Para terreno privado, la única vía fiable es preguntar al propietario o al arrendatario. Esa conversación es además cómo uno se entera del ganado, de la maquinaria y del agua, que no aparecen en ningún mapa.
La llama es una cuestión aparte
Si puede montar y si puede encender una llama son normalmente dos normas distintas, decididas por instrumentos distintos y modificadas en plazos distintos. Las restricciones de fuego en particular pueden imponerse con poca antelación en condiciones secas y levantarse otra vez tras la lluvia.
Los hornillos no quedan cubiertos automáticamente por la misma redacción que los fuegos, y la distinción varía. Donde se permita un hornillo, las instrucciones del propio fabricante siguen gobernando cómo y dónde puede usarse — la ventilación, la distancia a la tienda, y sobre qué superficie se apoya. Esas instrucciones no son consejo de una página de análisis; vienen con el hornillo.
Elegir el sitio, una vez zanjada la norma
Una vez que sabe que puede estar ahí, el terreno decide el resto. Busque una superficie lo bastante llana para dormir y ligeramente convexa en vez de hundida, porque una hondonada recoge agua. Lea la vegetación: los juncos y el musgo de verde intenso marcan terreno que retiene agua aunque la superficie se note seca.

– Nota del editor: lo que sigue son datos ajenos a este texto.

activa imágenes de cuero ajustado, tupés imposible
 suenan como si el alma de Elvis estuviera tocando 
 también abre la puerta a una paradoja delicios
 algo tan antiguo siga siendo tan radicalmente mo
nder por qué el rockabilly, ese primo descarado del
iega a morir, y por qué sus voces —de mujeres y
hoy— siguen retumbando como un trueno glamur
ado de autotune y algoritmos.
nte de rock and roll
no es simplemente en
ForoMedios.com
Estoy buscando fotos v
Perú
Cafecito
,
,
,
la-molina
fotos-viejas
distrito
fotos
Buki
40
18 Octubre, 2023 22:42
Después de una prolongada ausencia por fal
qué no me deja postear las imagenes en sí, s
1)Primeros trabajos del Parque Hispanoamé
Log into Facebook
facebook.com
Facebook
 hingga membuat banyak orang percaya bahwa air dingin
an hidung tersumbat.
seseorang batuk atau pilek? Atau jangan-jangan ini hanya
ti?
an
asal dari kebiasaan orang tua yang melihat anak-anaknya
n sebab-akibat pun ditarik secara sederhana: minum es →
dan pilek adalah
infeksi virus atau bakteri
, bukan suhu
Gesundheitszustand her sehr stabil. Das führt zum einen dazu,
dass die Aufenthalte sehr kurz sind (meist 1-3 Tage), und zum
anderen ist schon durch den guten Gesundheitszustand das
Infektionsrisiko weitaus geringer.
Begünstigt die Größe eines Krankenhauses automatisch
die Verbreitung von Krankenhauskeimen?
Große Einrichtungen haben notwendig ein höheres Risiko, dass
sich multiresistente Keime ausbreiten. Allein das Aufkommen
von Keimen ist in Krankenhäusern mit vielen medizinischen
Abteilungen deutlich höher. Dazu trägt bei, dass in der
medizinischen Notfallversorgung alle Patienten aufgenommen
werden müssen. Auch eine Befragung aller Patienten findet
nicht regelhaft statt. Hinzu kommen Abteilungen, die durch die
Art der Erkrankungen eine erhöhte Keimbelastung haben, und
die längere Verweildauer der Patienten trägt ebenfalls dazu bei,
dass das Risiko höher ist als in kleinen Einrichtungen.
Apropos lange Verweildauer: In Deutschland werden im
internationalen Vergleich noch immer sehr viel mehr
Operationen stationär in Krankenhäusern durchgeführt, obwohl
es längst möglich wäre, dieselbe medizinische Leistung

Compruebe qué tiene por encima y qué tiene ladera arriba. Piense por dónde correrá el agua si llueve durante la noche. Después compruebe que el terreno admita de verdad una piqueta, porque un sitio que no puede anclar es un sitio que no ha elegido en realidad — y en terreno que no sujeta, los vientos atados a rocas, troncos o un anclaje enterrado son la respuesta habitual.
Lo que se pregunta antes de comprar
¿Quién fija de verdad la norma sobre montar una tienda?
Depende del lugar. Puede ser una ley nacional, una ordenanza regional o municipal, la autoridad de un espacio protegido, un organismo forestal, o sencillamente el propietario del terreno. Más de una de esas puede aplicarse al mismo prado a la vez, que es la razón de que una respuesta general no valga nada y una local lo valga todo.
¿Cubre la misma norma encender un hornillo o un fuego?
Normalmente no. Montar y llama abierta se gobiernan habitualmente por separado, y una restricción de fuego puede ser estacional y cambiar con poca antelación en tiempo seco. Compruebe las dos, y vuelva a comprobar la de la llama el mismo día en vez de fiarse de lo que se aplicaba la temporada pasada.